In principle, organizations grow because there is more work to do than the current staff can handle. However, this problem is usually more than just a question of volume. As the scale increases, responsibilities are subdivided and issues that could once be handled informally must be handled by specialized groups. So, in scaling up the organization, we subdivide responsibilities into progressively smaller and less meaningful business elements. Tasks that could once be handled informally by the projects themselves are addressed by specialized staffs. Now, each staff has the sole job of ensuring that each project does this one aspect of its job according to the rules. Furthermore, since each staff’s responsibility is far removed from business concerns, normal business-based or marketing-based arguments are rarely effective. The staffs’ seemingly arbitrary goals and procedures must either be obeyed or overruled.

This growth process generally happens almost accidentally. A problem comes up, such as a missed schedule, and management decides that future similar problems must be prevented. So they establish a special procedure and group to concentrate on that one problem. In my case, this was a cost-estimating and planning function that required a plan from every project. Each new special procedure and group is like scar tissue and each added bit of scar tissue contributes to the inflexibility of the organization and makes it harder for the developers to do their work. Example staffs are pricing, scheduling, configuration management, system testing, quality assurance, security, and many others.

One of the most critical aspects of managing large-scale projects is making sure that decisions are properly made. The executive’s responsibility must be to identify the right people to make the decision, insist that the goals used for making the decision be defined and documented, and require that the criteria for the decision be established. While there are far too many technical decisions in large-scale projects for management to require that they all be made in this way, there are a relatively few times when technical decisions are escalated to senior management. However, whenever they are, these decisions are almost certainly technical issues that have become political.

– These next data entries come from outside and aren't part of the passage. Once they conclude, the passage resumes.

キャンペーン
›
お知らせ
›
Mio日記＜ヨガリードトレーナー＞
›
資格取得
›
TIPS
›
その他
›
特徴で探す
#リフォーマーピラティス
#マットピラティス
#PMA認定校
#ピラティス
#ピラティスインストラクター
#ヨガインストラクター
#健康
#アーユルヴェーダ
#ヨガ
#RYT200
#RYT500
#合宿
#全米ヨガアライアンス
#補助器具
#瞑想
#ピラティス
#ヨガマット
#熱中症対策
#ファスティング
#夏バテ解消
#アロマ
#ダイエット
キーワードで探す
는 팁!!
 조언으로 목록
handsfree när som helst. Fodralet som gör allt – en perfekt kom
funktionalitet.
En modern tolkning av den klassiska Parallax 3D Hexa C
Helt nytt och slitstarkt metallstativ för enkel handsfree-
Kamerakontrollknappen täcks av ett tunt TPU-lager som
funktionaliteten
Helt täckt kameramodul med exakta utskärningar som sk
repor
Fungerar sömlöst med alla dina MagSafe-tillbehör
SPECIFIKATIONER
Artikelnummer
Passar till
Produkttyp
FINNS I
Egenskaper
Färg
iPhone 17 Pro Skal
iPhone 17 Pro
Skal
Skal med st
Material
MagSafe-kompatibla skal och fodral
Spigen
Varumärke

If the executive does not insist that each of these politically tinged technical decisions is properly made, he or she is likely making a very big and possibly fatal mistake. If ever, this is the one time when the executive should insist that the decision be made in the right way. While these decision situations always come up when there is no time and when everybody, including the executive, is in a rush to get on with the job, this is precisely the time when proper decision making is most important. When executives insist that rush decisions be made in the proper way, they are demonstrating their ability to be technical executives. Therefore, the first two ground rules for the proper management of large-scale projects are the following: Insist that all technical decisions be made by the proper technical people.Make sure that, in making these decisions, the technical decision makers thoughtfully evaluate the available alternatives against clearly defined criteria.

Conclusion

In this article I discussed some of the development issues related to large-scale projects. Since this is an enormous subject, I cannot hope to be comprehensive but i discussed few issues.